- _PAGE EXTRACT_:
Erdoğan’s Reply-giving Algorithm

Tayyip Erdoğan has, over the years, perfected an “algorithm” that he uses to reply to any question he is asked. As someone who has studied communication, I have tried to submit this algorithm to scrutiny.

The algorithm comprises several steps, of which, if time allows, he employs all (from one to seven), but should time be limited, only some (generally one, three and six).

To better explain this algorithm, I will have recourse to an example. Returning to Erdoğan’s tender years, I shall suppose that he broke a vase at home.

Tayyip has been alone in the house, and when his mother returns home, she finds the vase broken.

Mother: Tayy-iiip! Did you break the vase?

Step One: Alter the terms in which the fault has been announced, transform it from being a fault and present it as something positive.

Tayyip: I didn’t break the vase, I merely separated it into parts and made arrangements to allow it to be reconfigured.

Examples of this technique in real life:

“We are not harming the trees, but uprooting and relocating them.”

“I haven’t changed it, I’ve developed it.”

“We are not banning alcohol, we are regulating it.”

Step Two: Insist that you are the last person in the world who would commit that offence/error.

Tayyip: But why would I want to harm the vase? I too, am a vase. I am the best of vases. When you bought that vase, it was I who carried it on my shoulders up four floors—see, I can give you the figures—a total of ninety-eight steps. It was I who suggested putting it in the pantry so its colours would not fade, and I who covered it when friends came so as not to make people jealous and incur the evil eye. I have been that vase’s number one supporter; why would I want to harm it?

- _MATERIAL SHOWN_:

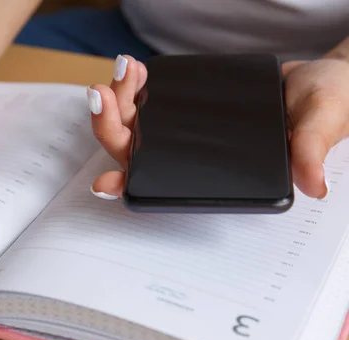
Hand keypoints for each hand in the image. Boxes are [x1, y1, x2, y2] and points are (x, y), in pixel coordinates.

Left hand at [87, 54, 348, 199]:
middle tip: (103, 94)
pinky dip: (134, 84)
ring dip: (118, 99)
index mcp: (212, 175)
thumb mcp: (319, 125)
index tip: (105, 184)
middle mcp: (188, 156)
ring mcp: (180, 131)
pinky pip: (147, 100)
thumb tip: (314, 185)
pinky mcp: (181, 107)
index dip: (130, 187)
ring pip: (132, 124)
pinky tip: (134, 68)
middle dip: (109, 125)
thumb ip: (309, 152)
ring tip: (126, 68)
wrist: (319, 80)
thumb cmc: (320, 108)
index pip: (163, 187)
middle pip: (132, 150)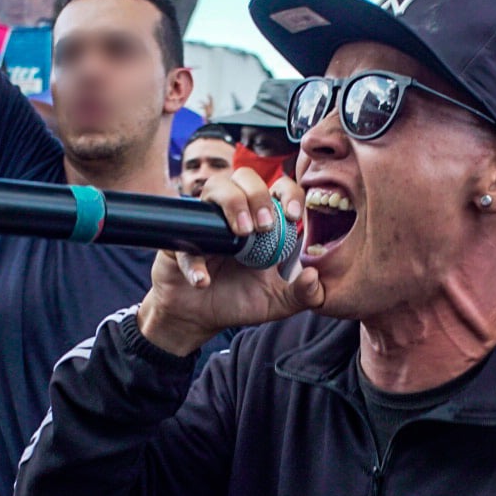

- _WHAT THE TASK REQUIRES_:
Copy the Erdoğan algorithm text between "The algorithm comprises" and "vase at home.", inclusive, with "tender years" changed to "early childhood".

- _OUTPUT_:
The algorithm comprises several steps, of which, if time allows, he employs all (from one to seven), but should time be limited, only some (generally one, three and six).

To better explain this algorithm, I will have recourse to an example. Returning to Erdoğan’s early childhood, I shall suppose that he broke a vase at home.